6. There is a lot of meaningless clutter on social media. Like, A LOT. This is the first thing I noticed today when I logged onto Facebook. At it's best, the clutter is information overload that is neutral in tone. You don't need the information but it's there for daily filler content if you want to put off another task. For example, I used to think I cared about what Zeke from 12 years ago was up to on a daily basis. But the truth of the matter is, who the hell is Zeke and why are we friends on Facebook? At its worst, social media brings out the worst in a lot of people. It's like a punching bag in a gym that people use after a bad day. The truth about that is while I care what the punching bag does for me, should I care what it does for you? And roles reversed, I bet you feel the same way. All in all a ton of negative and passive aggressive energy aired in public for all to see. This is super clear within the first few minutes of scrolling through news feed. I started to realize many people showcase negative energy on SM. And sadly for some, this is all they want to showcase.
So what does this mean? When I first joined Facebook, it was in 2005; the year I graduated high school. Back then, it was TheFacebook.com, available only to college students. The day I got my uncc.edu email I signed up. Back then, there was no news feed. There were no notifications. If you wanted to get in touch with someone, you had to type in their name and cyberstalk them. But my favorite part about Facebook in the days of old? It supplemented outside interaction with family and friends rather than replaced it. People actually used events. The focus was on how can we coordinate meeting in person rather than communicating from afar. Friends uploaded photo albums on Sunday night after an awesome weekend, not in the moment. A lot of us, myself included, are using social media to replace outside interaction and living. I find that the smart phone and its ability to make social media portably accessible is the culprit. When we attach social media to our hip at all times, it is difficult to limit it. This is what we need to realize. Do realize that this thing is a drug. The dopamine rushes are real. Do realize that it is impairing your ability to drive, concentrate on tasks, and live an everyday life.
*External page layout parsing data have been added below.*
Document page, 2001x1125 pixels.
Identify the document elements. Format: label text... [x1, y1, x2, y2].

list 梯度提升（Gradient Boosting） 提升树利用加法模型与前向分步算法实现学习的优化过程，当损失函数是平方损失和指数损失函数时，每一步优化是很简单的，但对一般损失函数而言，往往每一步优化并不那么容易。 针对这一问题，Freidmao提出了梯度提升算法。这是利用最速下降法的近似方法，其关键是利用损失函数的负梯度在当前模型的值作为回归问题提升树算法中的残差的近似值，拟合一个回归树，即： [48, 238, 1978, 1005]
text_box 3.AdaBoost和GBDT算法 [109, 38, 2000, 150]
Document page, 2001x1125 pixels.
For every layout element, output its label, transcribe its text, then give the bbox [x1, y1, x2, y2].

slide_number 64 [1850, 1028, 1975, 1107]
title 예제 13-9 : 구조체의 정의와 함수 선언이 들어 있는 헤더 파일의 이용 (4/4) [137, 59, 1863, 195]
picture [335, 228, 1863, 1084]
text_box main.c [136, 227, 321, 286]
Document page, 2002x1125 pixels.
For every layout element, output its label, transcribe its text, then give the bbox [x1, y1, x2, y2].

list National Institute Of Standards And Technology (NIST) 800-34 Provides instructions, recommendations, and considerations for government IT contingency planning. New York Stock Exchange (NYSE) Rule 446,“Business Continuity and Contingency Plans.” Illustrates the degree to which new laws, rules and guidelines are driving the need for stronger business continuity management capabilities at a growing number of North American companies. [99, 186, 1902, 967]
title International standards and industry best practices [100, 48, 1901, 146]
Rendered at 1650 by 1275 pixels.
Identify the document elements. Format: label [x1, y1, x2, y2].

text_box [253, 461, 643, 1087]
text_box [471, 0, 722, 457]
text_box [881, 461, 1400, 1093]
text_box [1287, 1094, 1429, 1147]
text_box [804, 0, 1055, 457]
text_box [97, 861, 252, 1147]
Now do I plan on judging you for using Facebook on the go? Of course not. I assert, like with everything else, we need to have some checks and balances when it comes to consumption. Like we used to do with TVs, we should enact a governor on the amount of it that we do on the go. We should be proactive, doing more social media fasts to balance and reground. I find this is more important now than ever. Social Media is still a new thing. And it will continue to evolve and become more and more evasive in everyday life as time progresses. I wonder if one day social media will live in our eye. We won't have phone batteries dying and we will have 24/7 access to it.
After saying all of the above, this is what I think you should try...
1. Get off of social media for at least a month. See how it makes you feel. Notice how driven on social media society has become.
2. Try to understand your motivations behind what you post. Whether that be a status message, an "instastory" post, or similar contribution. Are you doing this for yourself or for other people? The former isn't bad, but be aware that too much of this is likely unhealthy.
3. Get rid of apps and social media functions that force you to take yourself out of the moment. An example of this is Snapchat. If you can't upload the photo or video later, get rid of it. It's not cool to brush off your friend at the restaurant so you can finish posting your photos of lunch. As ridiculous as it sounds, you know this kind of thing is common.